Why was this guy standing here, jawing on his own? There had to be more people here, something had to be happening while Gunner was hyperfocused on the man in front of him. He trusted the rest of the Breed to have his back, but was there something none of them were seeing? He tried to be subtle as he glanced up, looking for rifles or guns in the upper story windows, but there wasn’t anything.
“I think you’ve got this the wrong way around,” he tried to say, but there was a tire iron coming at his head, so fast that he almost didn’t duck out of the way in time. He stumbled back, losing his footing, and threw up a hand, fully expecting the tire iron to break his forearm and then come for his skull.

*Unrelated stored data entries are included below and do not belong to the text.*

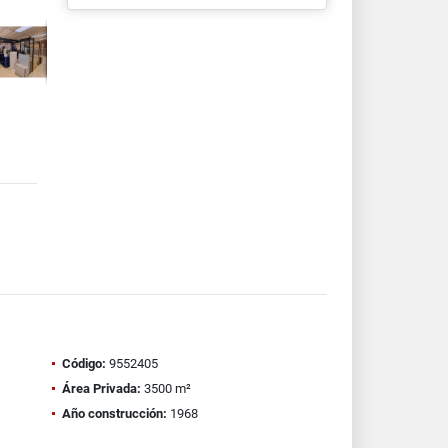
Código:
9552405
Área Privada:
3500 m²
Año construcción:
1968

But it didn’t. Chains stood over him, the tire iron raised and ready. The other Breed members had drawn back, and suddenly everyone had a gun on everyone else.
“Let’s all just take a breath here,” Gunner said, but no one seemed to be paying any attention to him. He’d fallen badly, lost his breath, and his voice was barely carrying at all.

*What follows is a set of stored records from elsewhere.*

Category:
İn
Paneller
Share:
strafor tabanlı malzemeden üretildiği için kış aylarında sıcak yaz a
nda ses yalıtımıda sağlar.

“Bring them out,” Chains shouted, and one of the men that Gunner had known had to be somewhere started to move. “Let them see what’s going to happen.”
***
Lola tried to stay calm when the biggest number of the club members stepped out of the small backroom area, Chains in the lead. She could hear some conversation towards the front of the building, but not anything specific. Her heart was pounding in her throat when someone came back and motioned to the thugs still holding on to her and Laurel. They were pushed forward together, each of them held by one strong arm. Lola’s instinct was to kick and fight, but when she glanced sideways, she saw that Laurel was moving along smoothly. It made sense. They didn’t know where they were going, and they didn’t know how to get out of this damned building anyway. It was a maze of industrial machinery and raised catwalks and all sorts of mess. Lola knew
she could find her way out if she were walking along, but running away from someone? Someone who was bigger than her, and madder than her? That didn’t sound like a good idea at all. She moved along, not pushing back against the too-tight grip on her wrists. No matter how much she wanted to.
She blinked hard when they walked her into the light. This didn’t look like the same dirt yard where the man in the car had left her behind, but she wasn’t sure she’d recognize it anyway. She looked around and saw a group of men facing off, around one big brute with a tire iron, holding it over a man on the ground. It took her a moment to recognize him, and then his name burst from her mouth before she could control herself. “Gunn!”
Both Gunner’s head and the head of the man over him — Chains — snapped in her direction. She tried to kick at the man holding her, but he easily widened his stance, so her foot went straight through his thighs instead of connecting. Well, that was fine. She threw her entire weight into him, twisting so that she hit him in the bread basket. He made a woomf sort of sound as he fell, the air knocked out of him. She ran, darting through people who had not expected to see her fight, and placed herself directly between Gunner and Chains, her arms spread wide. She had never felt so exposed in her life, in her shirt that showed off her cleavage and her low-rise jeans, but she stared up at Chains.